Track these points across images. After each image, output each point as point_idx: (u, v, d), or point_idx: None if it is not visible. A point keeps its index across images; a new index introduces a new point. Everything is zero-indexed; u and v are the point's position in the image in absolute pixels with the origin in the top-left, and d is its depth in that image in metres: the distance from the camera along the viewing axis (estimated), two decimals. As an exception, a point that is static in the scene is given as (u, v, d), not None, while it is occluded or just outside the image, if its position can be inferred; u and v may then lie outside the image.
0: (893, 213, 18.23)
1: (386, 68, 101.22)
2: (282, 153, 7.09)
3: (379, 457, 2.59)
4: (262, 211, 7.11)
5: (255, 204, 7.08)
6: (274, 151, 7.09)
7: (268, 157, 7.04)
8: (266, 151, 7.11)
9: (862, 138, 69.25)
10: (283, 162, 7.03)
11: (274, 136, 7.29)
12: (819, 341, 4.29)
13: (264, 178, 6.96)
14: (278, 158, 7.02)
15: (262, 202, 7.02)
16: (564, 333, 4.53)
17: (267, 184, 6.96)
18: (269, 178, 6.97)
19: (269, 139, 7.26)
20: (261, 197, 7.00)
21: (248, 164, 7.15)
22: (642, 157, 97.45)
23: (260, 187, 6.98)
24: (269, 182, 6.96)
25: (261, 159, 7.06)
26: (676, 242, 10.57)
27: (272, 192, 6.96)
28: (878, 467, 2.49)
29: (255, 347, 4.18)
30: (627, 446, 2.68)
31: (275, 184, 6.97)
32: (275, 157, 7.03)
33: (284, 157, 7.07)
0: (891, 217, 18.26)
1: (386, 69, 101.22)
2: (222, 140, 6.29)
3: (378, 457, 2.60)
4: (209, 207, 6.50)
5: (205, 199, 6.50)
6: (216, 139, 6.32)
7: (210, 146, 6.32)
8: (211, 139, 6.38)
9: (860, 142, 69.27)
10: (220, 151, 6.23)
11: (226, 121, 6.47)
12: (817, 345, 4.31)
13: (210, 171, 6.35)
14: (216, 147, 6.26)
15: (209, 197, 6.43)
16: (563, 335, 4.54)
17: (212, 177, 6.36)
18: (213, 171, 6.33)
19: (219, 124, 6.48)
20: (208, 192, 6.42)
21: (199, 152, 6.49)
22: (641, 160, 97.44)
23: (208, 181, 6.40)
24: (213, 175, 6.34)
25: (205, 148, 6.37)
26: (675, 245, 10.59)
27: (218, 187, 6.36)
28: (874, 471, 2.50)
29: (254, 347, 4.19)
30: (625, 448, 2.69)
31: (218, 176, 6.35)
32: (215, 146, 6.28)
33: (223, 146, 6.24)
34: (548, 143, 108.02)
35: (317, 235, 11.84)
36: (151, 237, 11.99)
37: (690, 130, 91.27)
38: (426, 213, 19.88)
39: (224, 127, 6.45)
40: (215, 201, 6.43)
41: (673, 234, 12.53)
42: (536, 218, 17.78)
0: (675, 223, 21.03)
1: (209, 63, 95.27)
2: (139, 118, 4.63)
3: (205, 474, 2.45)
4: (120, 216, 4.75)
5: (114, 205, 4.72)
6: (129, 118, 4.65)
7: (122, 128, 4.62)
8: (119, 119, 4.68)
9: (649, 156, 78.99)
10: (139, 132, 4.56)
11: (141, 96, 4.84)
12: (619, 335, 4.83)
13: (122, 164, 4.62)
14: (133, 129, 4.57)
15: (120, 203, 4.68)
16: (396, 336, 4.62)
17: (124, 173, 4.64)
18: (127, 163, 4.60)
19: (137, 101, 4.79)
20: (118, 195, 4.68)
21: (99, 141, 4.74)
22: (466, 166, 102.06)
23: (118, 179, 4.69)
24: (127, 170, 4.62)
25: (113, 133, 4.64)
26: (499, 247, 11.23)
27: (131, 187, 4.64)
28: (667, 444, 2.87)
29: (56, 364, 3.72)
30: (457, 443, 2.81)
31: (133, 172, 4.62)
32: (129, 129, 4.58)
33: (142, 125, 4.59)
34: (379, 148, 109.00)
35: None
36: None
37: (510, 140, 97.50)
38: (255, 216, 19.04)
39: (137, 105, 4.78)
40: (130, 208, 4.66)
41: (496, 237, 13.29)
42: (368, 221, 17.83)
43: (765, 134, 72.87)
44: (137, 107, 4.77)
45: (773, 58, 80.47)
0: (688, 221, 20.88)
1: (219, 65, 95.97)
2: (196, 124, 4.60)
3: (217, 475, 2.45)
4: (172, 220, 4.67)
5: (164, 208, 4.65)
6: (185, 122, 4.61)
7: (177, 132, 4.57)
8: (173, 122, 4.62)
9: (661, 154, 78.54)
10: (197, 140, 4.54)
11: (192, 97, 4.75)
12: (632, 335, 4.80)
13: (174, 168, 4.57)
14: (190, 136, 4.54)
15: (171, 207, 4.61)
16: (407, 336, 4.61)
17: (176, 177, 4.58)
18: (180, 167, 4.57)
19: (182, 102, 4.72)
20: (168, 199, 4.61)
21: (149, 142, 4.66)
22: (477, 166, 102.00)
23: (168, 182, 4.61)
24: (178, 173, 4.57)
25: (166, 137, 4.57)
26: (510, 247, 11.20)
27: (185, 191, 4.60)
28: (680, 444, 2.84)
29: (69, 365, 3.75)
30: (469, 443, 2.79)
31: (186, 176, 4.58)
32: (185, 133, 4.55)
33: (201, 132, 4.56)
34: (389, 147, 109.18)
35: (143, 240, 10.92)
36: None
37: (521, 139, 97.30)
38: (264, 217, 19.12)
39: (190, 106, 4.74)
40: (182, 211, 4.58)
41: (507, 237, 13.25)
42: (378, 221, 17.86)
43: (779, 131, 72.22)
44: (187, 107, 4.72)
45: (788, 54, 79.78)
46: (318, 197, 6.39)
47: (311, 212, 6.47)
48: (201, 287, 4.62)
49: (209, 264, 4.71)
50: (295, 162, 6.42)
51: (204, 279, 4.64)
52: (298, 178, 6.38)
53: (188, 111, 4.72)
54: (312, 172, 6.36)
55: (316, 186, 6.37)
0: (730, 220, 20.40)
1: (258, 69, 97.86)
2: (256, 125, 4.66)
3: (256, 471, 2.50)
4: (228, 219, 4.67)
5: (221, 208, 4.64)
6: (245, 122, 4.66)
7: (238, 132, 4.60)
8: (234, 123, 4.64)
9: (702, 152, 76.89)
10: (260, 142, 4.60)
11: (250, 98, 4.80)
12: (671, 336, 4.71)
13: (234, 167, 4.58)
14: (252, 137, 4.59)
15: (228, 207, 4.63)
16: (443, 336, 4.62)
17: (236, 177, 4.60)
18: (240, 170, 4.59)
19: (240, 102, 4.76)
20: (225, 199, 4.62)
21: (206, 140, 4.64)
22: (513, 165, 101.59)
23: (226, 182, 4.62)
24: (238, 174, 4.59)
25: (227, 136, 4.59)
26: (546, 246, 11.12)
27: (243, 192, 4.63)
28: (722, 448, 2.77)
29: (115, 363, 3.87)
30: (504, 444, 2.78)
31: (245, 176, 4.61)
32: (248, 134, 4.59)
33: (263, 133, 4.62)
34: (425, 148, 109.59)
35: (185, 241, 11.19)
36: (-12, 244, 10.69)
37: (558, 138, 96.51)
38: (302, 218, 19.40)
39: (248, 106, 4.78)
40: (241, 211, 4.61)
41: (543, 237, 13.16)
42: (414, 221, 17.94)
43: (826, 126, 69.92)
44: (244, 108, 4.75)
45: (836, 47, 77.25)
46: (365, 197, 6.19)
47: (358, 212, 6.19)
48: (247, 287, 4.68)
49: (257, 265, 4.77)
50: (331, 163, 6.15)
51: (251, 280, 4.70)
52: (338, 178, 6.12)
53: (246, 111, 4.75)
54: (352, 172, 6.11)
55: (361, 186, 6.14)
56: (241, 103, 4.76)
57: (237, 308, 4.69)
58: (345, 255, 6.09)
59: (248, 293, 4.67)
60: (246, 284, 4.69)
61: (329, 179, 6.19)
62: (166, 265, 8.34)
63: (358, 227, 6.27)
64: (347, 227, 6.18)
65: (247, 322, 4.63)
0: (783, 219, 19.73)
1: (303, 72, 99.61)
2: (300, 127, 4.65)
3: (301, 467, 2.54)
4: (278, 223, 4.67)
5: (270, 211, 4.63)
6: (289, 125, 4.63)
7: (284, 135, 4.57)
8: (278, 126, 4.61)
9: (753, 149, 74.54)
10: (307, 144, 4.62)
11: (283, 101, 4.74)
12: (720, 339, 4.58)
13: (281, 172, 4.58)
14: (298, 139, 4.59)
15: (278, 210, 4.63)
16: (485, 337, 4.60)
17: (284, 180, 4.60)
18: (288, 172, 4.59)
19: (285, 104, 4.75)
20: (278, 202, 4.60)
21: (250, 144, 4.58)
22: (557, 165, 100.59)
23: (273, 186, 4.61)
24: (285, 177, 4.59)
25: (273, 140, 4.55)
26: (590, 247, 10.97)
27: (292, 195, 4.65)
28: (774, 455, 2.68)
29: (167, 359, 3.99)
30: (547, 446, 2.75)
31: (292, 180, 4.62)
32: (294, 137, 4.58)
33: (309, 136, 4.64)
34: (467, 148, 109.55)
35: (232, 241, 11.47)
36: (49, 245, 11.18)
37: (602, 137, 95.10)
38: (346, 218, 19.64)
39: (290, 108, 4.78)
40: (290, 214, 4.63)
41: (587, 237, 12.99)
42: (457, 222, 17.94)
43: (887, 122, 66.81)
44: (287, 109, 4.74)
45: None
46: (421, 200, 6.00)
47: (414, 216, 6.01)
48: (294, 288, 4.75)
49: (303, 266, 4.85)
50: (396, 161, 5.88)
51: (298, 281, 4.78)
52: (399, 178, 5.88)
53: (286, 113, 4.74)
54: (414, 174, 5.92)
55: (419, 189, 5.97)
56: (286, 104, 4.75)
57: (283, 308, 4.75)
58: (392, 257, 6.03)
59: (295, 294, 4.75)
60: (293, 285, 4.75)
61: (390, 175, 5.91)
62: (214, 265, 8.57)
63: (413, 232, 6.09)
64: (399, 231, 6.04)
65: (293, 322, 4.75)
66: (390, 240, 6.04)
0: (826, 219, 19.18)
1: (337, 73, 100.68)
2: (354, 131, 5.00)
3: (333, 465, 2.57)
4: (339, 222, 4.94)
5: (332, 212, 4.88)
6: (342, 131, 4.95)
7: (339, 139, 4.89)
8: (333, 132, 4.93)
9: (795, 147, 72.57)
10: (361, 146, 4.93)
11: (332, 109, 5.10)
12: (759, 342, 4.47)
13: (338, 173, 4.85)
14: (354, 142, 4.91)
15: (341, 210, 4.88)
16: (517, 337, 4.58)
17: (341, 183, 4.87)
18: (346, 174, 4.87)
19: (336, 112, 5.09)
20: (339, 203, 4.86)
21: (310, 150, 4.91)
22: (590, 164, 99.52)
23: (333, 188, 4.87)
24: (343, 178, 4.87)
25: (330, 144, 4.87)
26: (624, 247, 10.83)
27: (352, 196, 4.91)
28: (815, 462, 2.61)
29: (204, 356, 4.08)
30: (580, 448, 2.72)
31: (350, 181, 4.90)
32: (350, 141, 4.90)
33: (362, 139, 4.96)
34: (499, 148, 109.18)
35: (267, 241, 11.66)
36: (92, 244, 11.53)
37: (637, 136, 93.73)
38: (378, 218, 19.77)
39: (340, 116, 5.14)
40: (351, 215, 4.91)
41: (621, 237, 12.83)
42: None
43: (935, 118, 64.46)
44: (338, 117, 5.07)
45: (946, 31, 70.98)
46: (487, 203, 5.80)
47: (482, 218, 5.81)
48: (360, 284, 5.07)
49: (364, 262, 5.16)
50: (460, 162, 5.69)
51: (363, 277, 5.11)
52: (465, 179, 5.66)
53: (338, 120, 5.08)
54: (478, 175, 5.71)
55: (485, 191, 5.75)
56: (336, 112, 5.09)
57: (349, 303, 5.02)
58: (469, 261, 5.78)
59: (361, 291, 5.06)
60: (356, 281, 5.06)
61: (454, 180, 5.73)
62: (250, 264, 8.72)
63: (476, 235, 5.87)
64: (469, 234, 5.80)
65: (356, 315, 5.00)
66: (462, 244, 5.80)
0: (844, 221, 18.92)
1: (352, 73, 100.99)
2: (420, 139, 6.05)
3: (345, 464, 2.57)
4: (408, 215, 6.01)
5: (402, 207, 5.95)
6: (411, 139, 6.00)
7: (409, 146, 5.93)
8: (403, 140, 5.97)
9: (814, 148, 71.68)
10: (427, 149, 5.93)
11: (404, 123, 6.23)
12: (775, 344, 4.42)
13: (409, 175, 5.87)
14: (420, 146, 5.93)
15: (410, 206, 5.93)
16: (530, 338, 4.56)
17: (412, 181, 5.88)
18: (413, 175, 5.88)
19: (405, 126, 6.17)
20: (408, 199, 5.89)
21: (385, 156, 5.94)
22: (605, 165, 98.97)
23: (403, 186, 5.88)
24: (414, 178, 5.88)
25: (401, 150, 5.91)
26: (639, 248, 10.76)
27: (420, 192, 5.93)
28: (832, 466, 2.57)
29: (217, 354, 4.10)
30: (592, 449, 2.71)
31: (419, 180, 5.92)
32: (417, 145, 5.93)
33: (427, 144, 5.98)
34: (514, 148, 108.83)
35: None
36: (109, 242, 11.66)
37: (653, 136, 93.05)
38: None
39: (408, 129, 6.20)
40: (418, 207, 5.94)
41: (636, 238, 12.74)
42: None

• EXERCISE: In the entries above, find the line holding "50: (295, 162, 6.42)" and the line holding "54: (312, 172, 6.36)", then retype exactly those two lines and every line between them, and nothing else.

• SOLUTION FOR THIS EXERCISE:
50: (295, 162, 6.42)
51: (204, 279, 4.64)
52: (298, 178, 6.38)
53: (188, 111, 4.72)
54: (312, 172, 6.36)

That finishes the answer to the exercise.